NEW YORK – An international team led by investigators at the University of Cambridge has turned to genomics and phylogenetics to characterize two genetically distinct lineages of transmissible facial cancer in Tasmanian devils.
"Our analysis provides detailed insight into the evolution and diversification of two parallel cancer clones that have survived in a transmissible niche," senior author Elizabeth Murchison, a researcher in the University of Cambridge's Transmissible Cancer Group, and her colleagues wrote.
Tasmanian devils are afflicted by a form of usually fatal facial and oral cancer that is transmitted by bites. First observed in 1996, it has spread throughout the population in two lineages, devil facial tumor 1 (DFT1) and DFT2.
As they reported in Science on Thursday, the researchers performed deep whole-genome sequencing on 78 tumors from DFT1 and 41 tumors from DFT2, which is more recent, comparing the sequences to a non-transmissible carcinoma genome and a newly improved Tasmanian devil reference genome sequence.
"Our study provides many useful resources for the Tasmanian devil and broader genetics research communities," first author Maximilian Stammnitz, a researcher at the University of Cambridge who is currently affiliated with the Barcelona Institute of Science and Technology, said in an email.
By incorporating Oxford Nanopore long-read and ultra-long-read sequence data, 10x Genomics linked-read sequencing, Bionano Genomics optical mapping, and Hi-C chromatin interaction profiling, the team put together a chromosome-level assembly of the Tasmanian devil genome that closed more than 35,000 gaps. A re-annotation effort, helped along by a multi-tissue transcriptome atlas, highlighted more than 19,200 predicted protein-coding genes and thousands more noncoding genes.
When it came to the origins and evolution of the transmissible tumors, the team's time-resolved phylogenetic analyses — which relied on estimated substation mutation rates for each lineage — suggested the original lineage, DFT1, started nearly four decades ago, emerging from a female animal between 1982 to 1989. The more recent DFT2 lineage was traced to between 2009 and 2012, originating in a male devil.
With tumor subclone and phylogenetic clade features, the researchers flagged an early transmission from one donor devil to at least six other animals that occurred while the disease was still under the radar, prompting speculation that an "explosive" infection event may have helped the transmissible tumors take hold in the Tasmanian devil population — or at least shift the trajectory of the condition's inevitable spread.
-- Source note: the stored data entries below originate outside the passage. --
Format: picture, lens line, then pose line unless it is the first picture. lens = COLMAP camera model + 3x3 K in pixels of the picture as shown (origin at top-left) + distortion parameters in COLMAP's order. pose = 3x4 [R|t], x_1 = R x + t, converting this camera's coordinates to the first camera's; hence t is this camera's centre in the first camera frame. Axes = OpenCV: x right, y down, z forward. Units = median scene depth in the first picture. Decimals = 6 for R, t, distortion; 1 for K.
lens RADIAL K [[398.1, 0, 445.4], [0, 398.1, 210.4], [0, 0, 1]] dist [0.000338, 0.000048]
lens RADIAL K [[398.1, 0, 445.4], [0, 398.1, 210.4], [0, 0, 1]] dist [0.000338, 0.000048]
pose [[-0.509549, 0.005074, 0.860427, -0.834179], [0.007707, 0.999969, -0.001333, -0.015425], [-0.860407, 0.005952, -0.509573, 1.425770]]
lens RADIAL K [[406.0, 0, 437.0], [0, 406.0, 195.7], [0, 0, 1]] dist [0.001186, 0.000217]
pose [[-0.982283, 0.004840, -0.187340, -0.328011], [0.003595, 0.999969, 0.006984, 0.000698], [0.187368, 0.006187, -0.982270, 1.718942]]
The team's analyses also revealed genome similarities and differences between tumors in the more entrenched DFT1 lineage and the upstart DFT2 lineage. Although at least one DFT1 tumor branch was marked by DNA mismatch repair defects and elevated mutation rates, the DFT1 tumors tended to have lower mutation rates overall than their DFT2 counterparts.
In particular, the results revealed an uptick in the rate of substitution, small insertion or deletion, copy number, rearrangement, or other mutations in DFT2 tumors, consistent with a higher growth rate and more rapid cell division.
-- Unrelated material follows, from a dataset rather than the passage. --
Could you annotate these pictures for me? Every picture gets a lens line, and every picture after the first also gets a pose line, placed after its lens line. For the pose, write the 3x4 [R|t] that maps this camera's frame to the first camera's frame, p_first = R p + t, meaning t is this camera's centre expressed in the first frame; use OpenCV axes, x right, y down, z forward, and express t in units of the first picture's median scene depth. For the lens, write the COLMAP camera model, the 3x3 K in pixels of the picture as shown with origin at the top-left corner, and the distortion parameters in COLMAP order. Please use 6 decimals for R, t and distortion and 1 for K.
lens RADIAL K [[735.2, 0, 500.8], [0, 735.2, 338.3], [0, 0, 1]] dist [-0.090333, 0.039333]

"Overall, our findings suggest that DFT2 has the potential to evolve rapidly and that this disease may turn into another population-level threat if it escapes beyond its current geographical confinements on a southeastern Tasmanian peninsula," Stammnitz said. "We believe that devil conservation leaders and policymakers should take DFT2 very seriously."
Intriguingly, genome sequences for the DFT2 lineage tumors contained somatic mutations linked to LINE-1 transposable element mobilization — a feature not found in DFT1 tumors. The team noted that the Y sex chromosome was missing from five DFT2 tumors characterized, whereas a subset of DFT1 tumors contained loss-of-function mutations affecting the transcription factor-coding gene MGA.
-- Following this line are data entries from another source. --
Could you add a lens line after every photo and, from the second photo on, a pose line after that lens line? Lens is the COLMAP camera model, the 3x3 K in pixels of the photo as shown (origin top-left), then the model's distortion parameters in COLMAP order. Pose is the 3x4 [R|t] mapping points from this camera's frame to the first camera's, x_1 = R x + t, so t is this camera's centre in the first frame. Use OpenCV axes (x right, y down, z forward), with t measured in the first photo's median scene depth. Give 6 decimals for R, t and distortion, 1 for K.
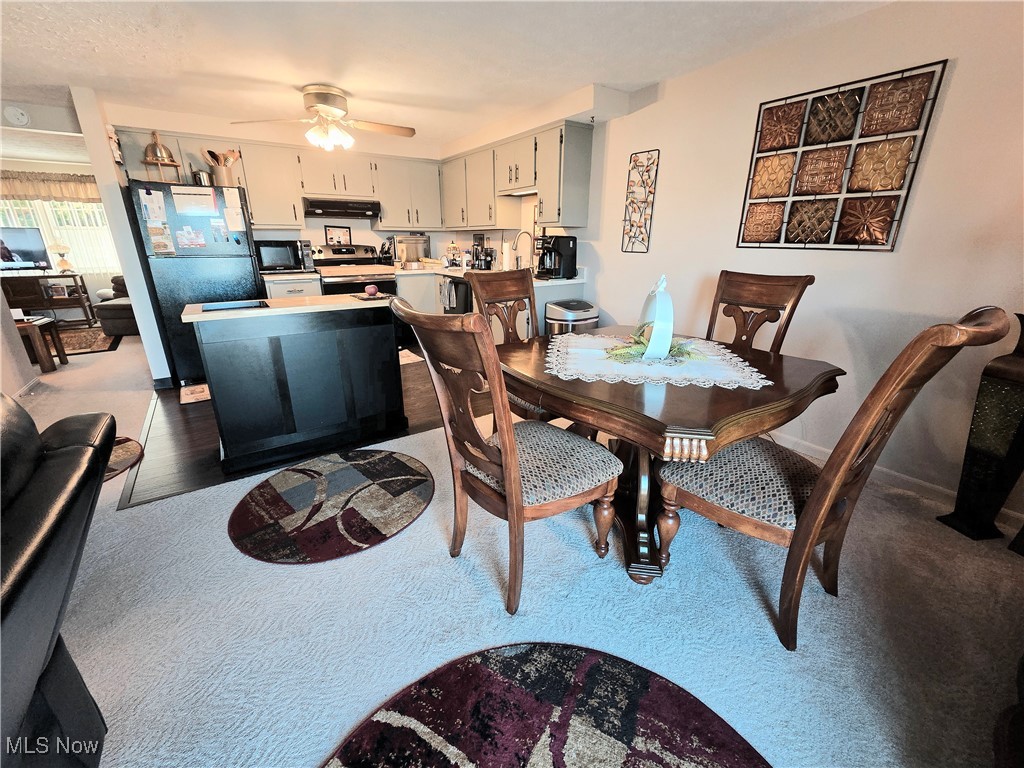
lens RADIAL K [[422.5, 0, 512.6], [0, 422.5, 385.6], [0, 0, 1]] dist [0.000309, -0.000532]
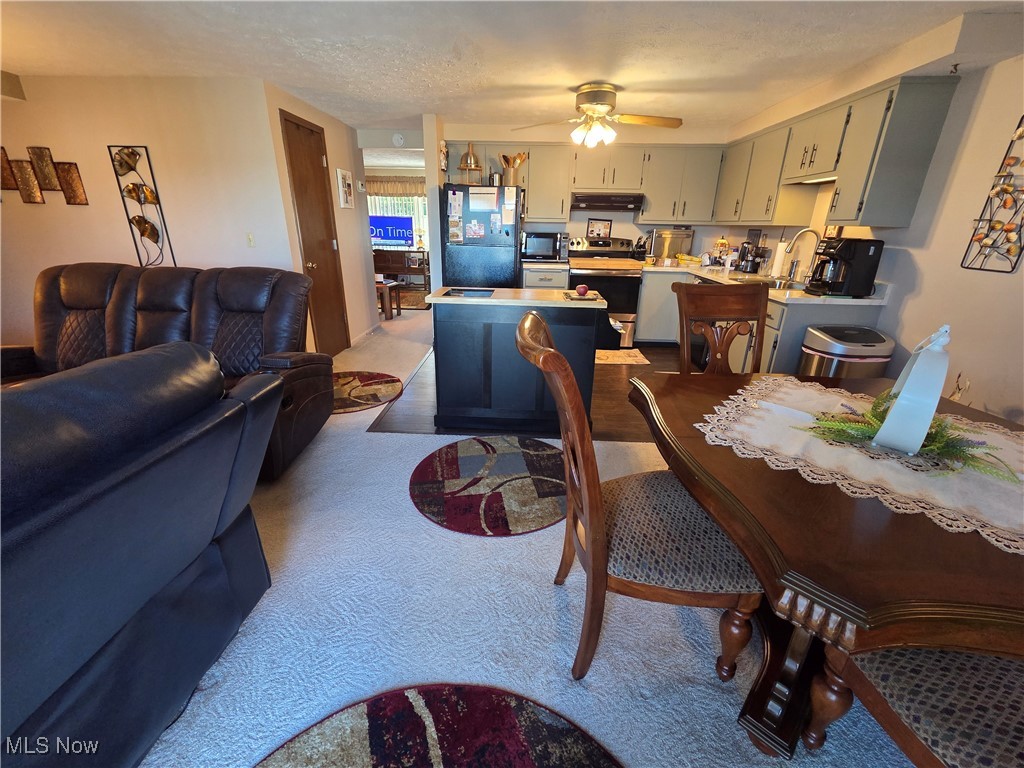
lens RADIAL K [[422.5, 0, 512.7], [0, 422.5, 384.0], [0, 0, 1]] dist [0.000309, -0.000532]
pose [[0.800965, 0.228294, -0.553477, 0.111662], [-0.214037, 0.972540, 0.091401, -0.053116], [0.559145, 0.045255, 0.827834, 0.073417]]
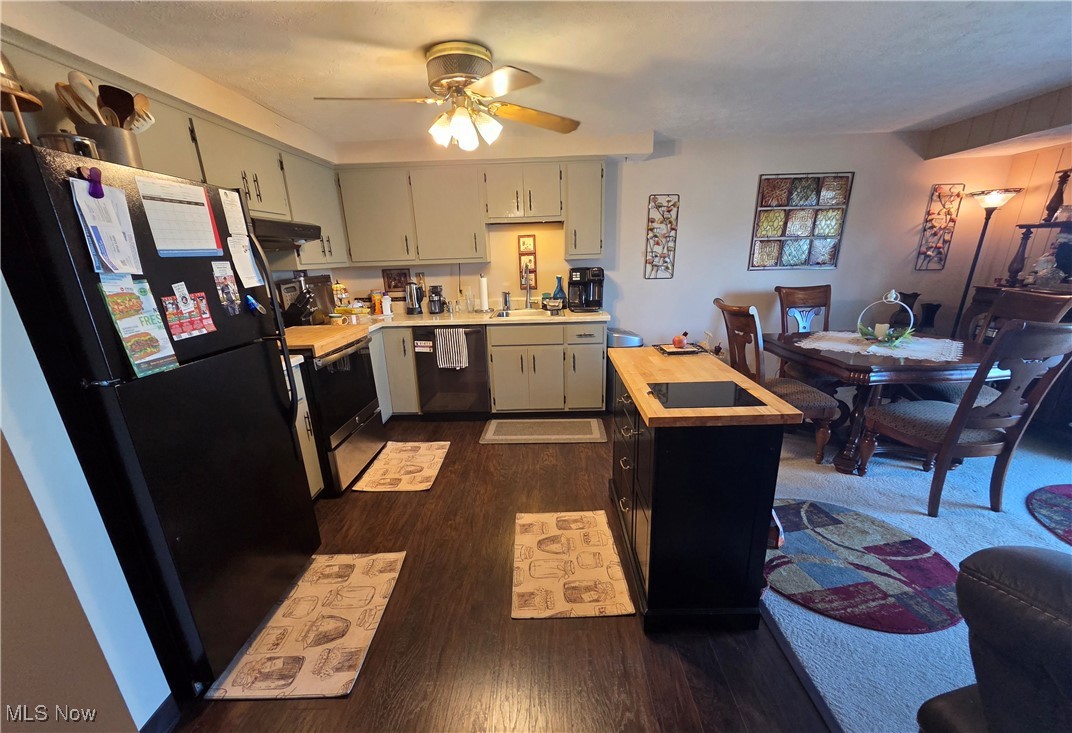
lens RADIAL K [[439.6, 0, 539.1], [0, 439.6, 404.7], [0, 0, 1]] dist [-0.001978, 0.000804]
pose [[0.591599, -0.277787, 0.756865, -0.958589], [0.292309, 0.948797, 0.119749, -0.237620], [-0.751376, 0.150395, 0.642507, 0.543803]]
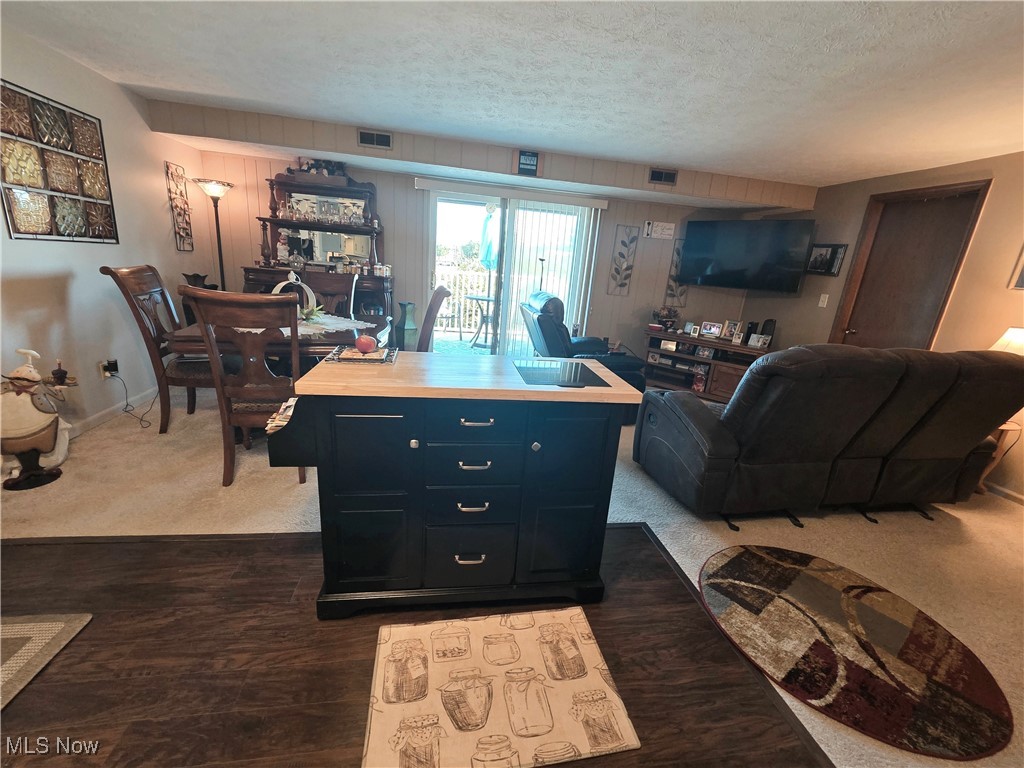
lens RADIAL K [[422.5, 0, 509.9], [0, 422.5, 386.1], [0, 0, 1]] dist [0.000309, -0.000532]
pose [[-0.894731, -0.190913, 0.403743, -0.622357], [0.071006, 0.831717, 0.550641, -0.400380], [-0.440924, 0.521344, -0.730607, 1.119286]]
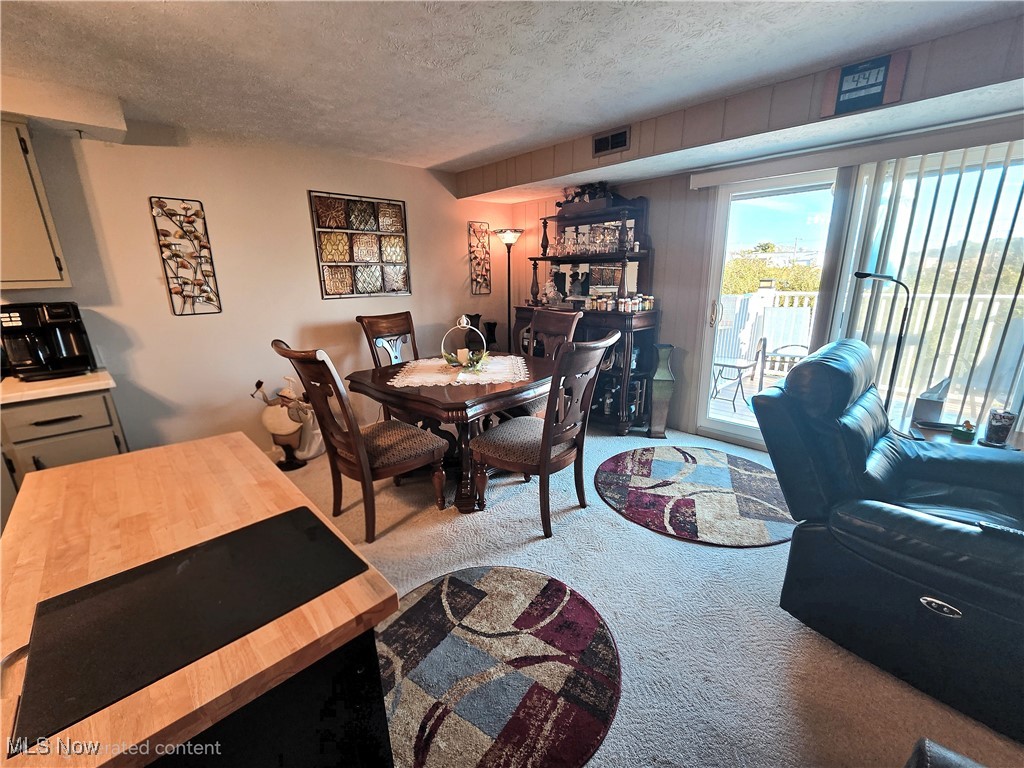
lens RADIAL K [[422.5, 0, 512.1], [0, 422.5, 386.2], [0, 0, 1]] dist [0.000309, -0.000532]
pose [[-0.159855, -0.255633, 0.953466, -0.662632], [0.343711, 0.891032, 0.296520, -0.234766], [-0.925370, 0.375117, -0.054572, 0.551832]]
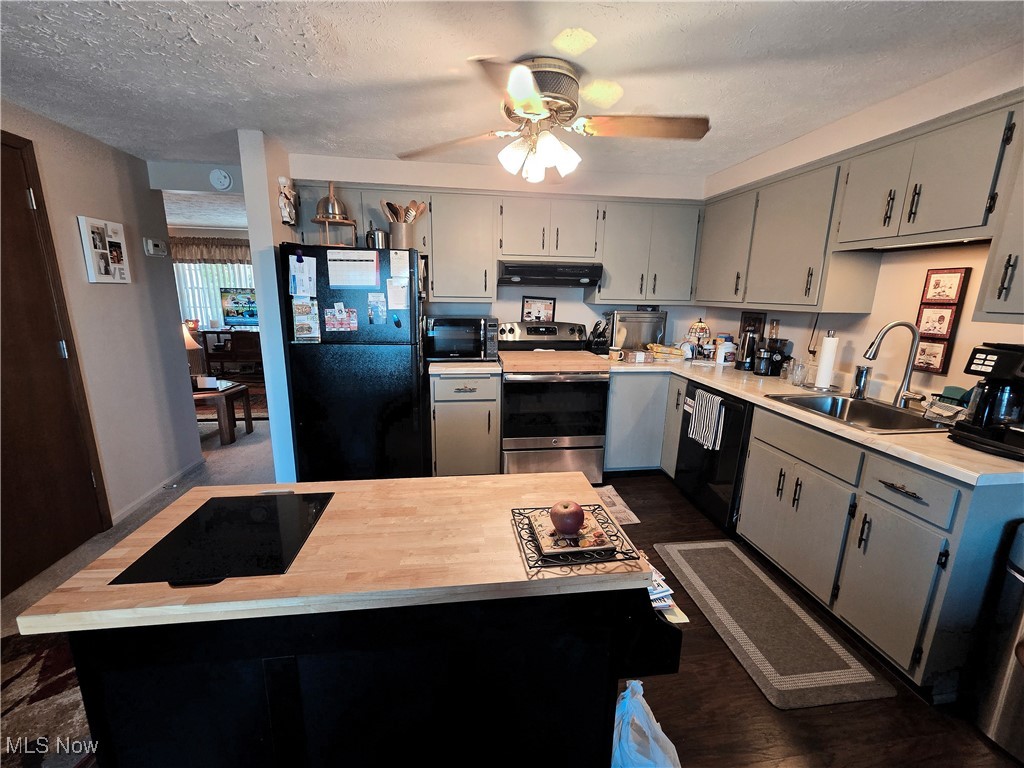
lens RADIAL K [[422.5, 0, 508.1], [0, 422.5, 383.4], [0, 0, 1]] dist [0.000309, -0.000532]
pose [[0.891098, 0.112554, -0.439632, -0.189281], [-0.165114, 0.982770, -0.083067, -0.242344], [0.422708, 0.146610, 0.894329, 0.523639]]
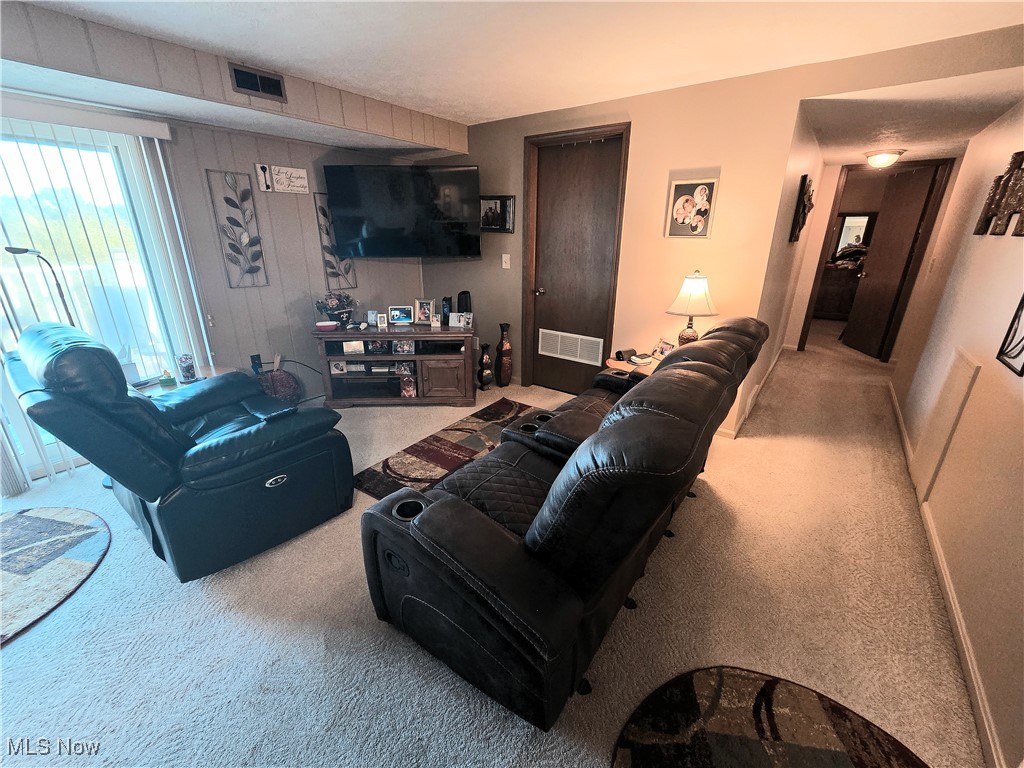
lens RADIAL K [[422.5, 0, 514.2], [0, 422.5, 386.7], [0, 0, 1]] dist [0.000309, -0.000532]
pose [[-0.950864, 0.103311, -0.291864, -0.557277], [-0.104890, 0.779448, 0.617623, -0.284205], [0.291301, 0.617889, -0.730313, 0.670422]]
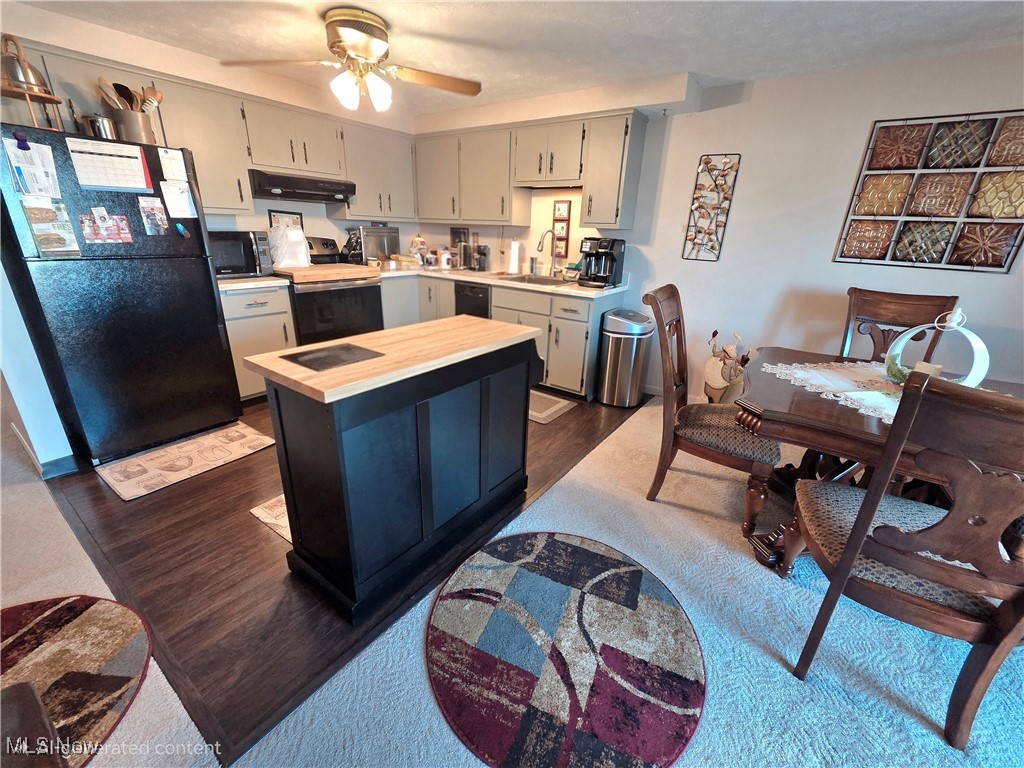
lens RADIAL K [[422.5, 0, 514.6], [0, 422.5, 382.2], [0, 0, 1]] dist [0.000309, -0.000532]
pose [[0.942611, -0.081313, 0.323842, -0.449037], [0.073715, 0.996641, 0.035683, -0.112998], [-0.325656, -0.009763, 0.945438, 0.248174]]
Together, findings from the new study suggest that "Tasmanian devils host a cell type that is poised for transmissible cancer transformation, with only minimal somatic genetic disruption required for these to be unleashed," the authors suggested. "Once established, DFT clones continue to acquire mutations at constant rates, and, although most of these are neutral, a small subset drive further adaptation to the niche."